In God’s Path

In God’s Path September 1, 2014

Several factors need to be put back into the standard account of the Arab conquests of the seventh and eighth centuries, says Robert Hoyland in his forthcoming In God’s Path.

The first is process. Speed plays such a large role in the standard accounts that we miss the variability, and the variability of pace, in the conquests. The second is to restore the voices of the vanquished and of the conquerors who were not Muslims. Muslim histories suppress or marginalize pre- and non-Muslim voices, but these are often the only sources we have for the period before the Arabic conquests. 

Another thing Hoyland wants to restore is context. The Arab conquests might have in some ways caused the retreat of Byzantium and Persia, but the opposite is perhaps more true: The decline of these powers, who had been at odds for some centuries, opened up the possibility for Arabs to seize territory and power. In fact, both Byzantium and Persia used Arab tribes in their wars, thus helping to inculcate the very military skills that were later turned against them.
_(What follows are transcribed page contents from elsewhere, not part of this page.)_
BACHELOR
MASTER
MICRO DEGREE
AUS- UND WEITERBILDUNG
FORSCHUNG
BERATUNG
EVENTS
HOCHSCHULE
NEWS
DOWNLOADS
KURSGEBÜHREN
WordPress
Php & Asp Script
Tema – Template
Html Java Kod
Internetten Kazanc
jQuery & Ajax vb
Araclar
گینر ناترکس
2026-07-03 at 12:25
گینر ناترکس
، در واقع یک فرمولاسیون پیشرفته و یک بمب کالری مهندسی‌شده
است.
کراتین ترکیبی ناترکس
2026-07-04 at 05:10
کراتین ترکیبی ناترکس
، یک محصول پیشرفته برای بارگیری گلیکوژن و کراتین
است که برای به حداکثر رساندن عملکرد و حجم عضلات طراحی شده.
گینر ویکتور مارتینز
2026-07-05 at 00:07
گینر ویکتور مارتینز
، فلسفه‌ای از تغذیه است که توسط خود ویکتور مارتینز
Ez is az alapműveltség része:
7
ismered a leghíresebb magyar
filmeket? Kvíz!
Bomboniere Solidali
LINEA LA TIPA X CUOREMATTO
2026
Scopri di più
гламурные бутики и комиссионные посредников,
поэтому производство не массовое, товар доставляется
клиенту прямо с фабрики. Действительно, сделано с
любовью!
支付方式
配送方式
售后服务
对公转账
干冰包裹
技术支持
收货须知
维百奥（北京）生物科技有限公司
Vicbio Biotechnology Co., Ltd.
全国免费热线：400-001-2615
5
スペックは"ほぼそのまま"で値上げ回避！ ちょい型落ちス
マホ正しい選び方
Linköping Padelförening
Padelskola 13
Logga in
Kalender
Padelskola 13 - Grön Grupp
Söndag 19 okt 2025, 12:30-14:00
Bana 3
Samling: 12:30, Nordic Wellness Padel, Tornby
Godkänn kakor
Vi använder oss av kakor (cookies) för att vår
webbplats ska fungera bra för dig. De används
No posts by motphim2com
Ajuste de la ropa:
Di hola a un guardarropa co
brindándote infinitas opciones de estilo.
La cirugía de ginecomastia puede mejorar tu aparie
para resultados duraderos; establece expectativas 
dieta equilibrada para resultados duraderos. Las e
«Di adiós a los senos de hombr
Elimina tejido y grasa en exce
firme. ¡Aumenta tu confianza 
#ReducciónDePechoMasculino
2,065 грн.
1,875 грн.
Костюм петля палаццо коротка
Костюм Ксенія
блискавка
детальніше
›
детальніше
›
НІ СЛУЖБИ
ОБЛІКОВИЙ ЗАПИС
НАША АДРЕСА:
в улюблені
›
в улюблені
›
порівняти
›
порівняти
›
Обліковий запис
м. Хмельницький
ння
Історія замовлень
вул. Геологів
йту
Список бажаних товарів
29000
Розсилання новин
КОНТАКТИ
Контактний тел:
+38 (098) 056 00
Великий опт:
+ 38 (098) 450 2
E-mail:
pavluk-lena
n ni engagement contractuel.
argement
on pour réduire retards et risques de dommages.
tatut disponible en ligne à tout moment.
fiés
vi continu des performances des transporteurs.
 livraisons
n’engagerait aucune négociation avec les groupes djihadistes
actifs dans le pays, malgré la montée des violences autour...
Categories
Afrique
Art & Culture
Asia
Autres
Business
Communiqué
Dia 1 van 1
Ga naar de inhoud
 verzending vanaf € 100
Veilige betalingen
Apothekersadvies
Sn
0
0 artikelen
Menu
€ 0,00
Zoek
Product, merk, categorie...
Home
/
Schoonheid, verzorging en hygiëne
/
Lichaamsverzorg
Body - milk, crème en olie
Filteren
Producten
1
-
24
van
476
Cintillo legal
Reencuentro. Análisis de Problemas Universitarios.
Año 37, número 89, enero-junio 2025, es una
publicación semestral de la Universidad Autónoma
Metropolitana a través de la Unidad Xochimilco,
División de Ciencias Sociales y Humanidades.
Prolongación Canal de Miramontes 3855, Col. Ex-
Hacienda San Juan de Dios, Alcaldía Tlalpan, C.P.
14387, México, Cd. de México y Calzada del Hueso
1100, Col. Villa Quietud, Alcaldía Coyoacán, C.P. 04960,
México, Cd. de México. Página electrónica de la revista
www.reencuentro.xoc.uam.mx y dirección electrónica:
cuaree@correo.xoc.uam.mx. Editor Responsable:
Part of the pre-conquest context is the spread of Christianity. As Philip Jenkins emphasized in The Lost History of Christianity, Christianity flourished in the east: “By the mid-seventh century there were twenty Christian dioceses east of the river Oxus, including Samarkand and Kashgar. One can observe a similar process in Arabia. As early as the mid-fourth century emissaries were being sent from Constantinople ‘to persuade the ruler of the people (of Himyar) to become Christian and to give up the deceits of heathenism,’ and this momentum was sustained via Byzantium’s Christian ally in the region, Ethiopia. The church in the Persian realm was very dynamic and established offshoots in all the islands and coastlands of east Arabia in this period, and Christian missionaries were active in all the frontier zones of Mesopotamia, Syria, Palestine and north Arabia. The tribal folk of these latter regions are portrayed as accepting the new faith as a result of the power of the Christian God, made manifest by the miraculous deeds of various holy men. By their transition from paganism to “true belief ” the tribesmen were considered to have entered the civilised fold: ‘Those who were formerly called the wolves of Arabia became members of the spiritual flock of Christ.’”

He also wants to disabuse Western readers of the image of Arabia presented in popular histories, novels, and film. Not all Arabs were nomads: “Arabia has harboured a number of very different peoples, some of which did not define themselves as Arabs, and some of which possessed advanced and complex cultures.” 

The result is an illuminating, richly detailed, highly readable study of one of the crucial periods of history.